┌──

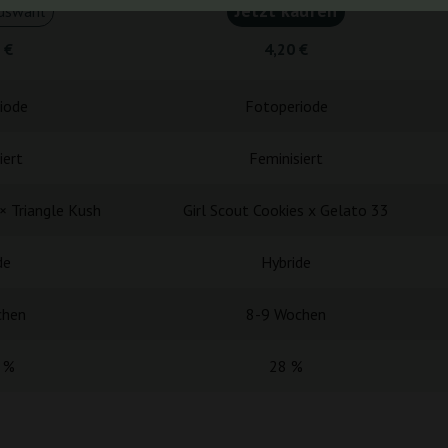
Jetzt kaufen
uswahl
 €
4,20 €
iode
Fotoperiode
iert
Feminisiert
× Triangle Kush
Girl Scout Cookies x Gelato 33
de
Hybride
chen
8-9 Wochen
 %
28 %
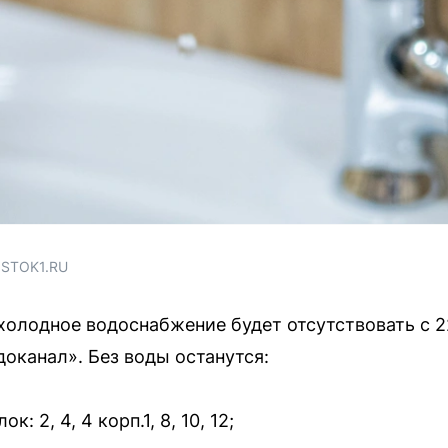
OSTOK1.RU
холодное водоснабжение будет отсутствовать с 22
оканал». Без воды останутся:
: 2, 4, 4 корп.1, 8, 10, 12;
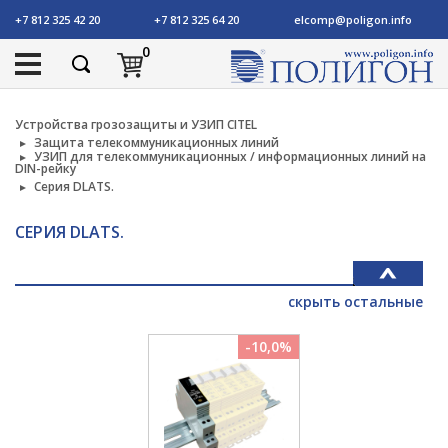
+7 812 325 42 20
+7 812 325 64 20
elcomp@poligon.info
0
Устройства грозозащиты и УЗИП CITEL
Защита телекоммуникационных линий
УЗИП для телекоммуникационных / информационных линий на
DIN-рейку
Серия DLATS.
СЕРИЯ DLATS.
скрыть остальные
-10,0%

└──

→ WRITTEN TASK:
Rewrite the text lines from all of the data above as a single numbered list, skipping any blank lines and leaving the pictures out.

→ TASK OUTPUT:
1. Jetzt kaufen
2. uswahl
3.  €
4. 4,20 €
5. iode
6. Fotoperiode
7. iert
8. Feminisiert
9. × Triangle Kush
10. Girl Scout Cookies x Gelato 33
11. de
12. Hybride
13. chen
14. 8-9 Wochen
15.  %
16. 28 %
17. OSTOK1.RU
18. холодное водоснабжение будет отсутствовать с 22
19. оканал». Без воды останутся:
20. : 2, 4, 4 корп.1, 8, 10, 12;
21. +7 812 325 42 20
22. +7 812 325 64 20
23. elcomp@poligon.info
24. 0
25. Устройства грозозащиты и УЗИП CITEL
26. Защита телекоммуникационных линий
27. УЗИП для телекоммуникационных / информационных линий на
28. DIN-рейку
29. Серия DLATS.
30. СЕРИЯ DLATS.
31. скрыть остальные
32. -10,0%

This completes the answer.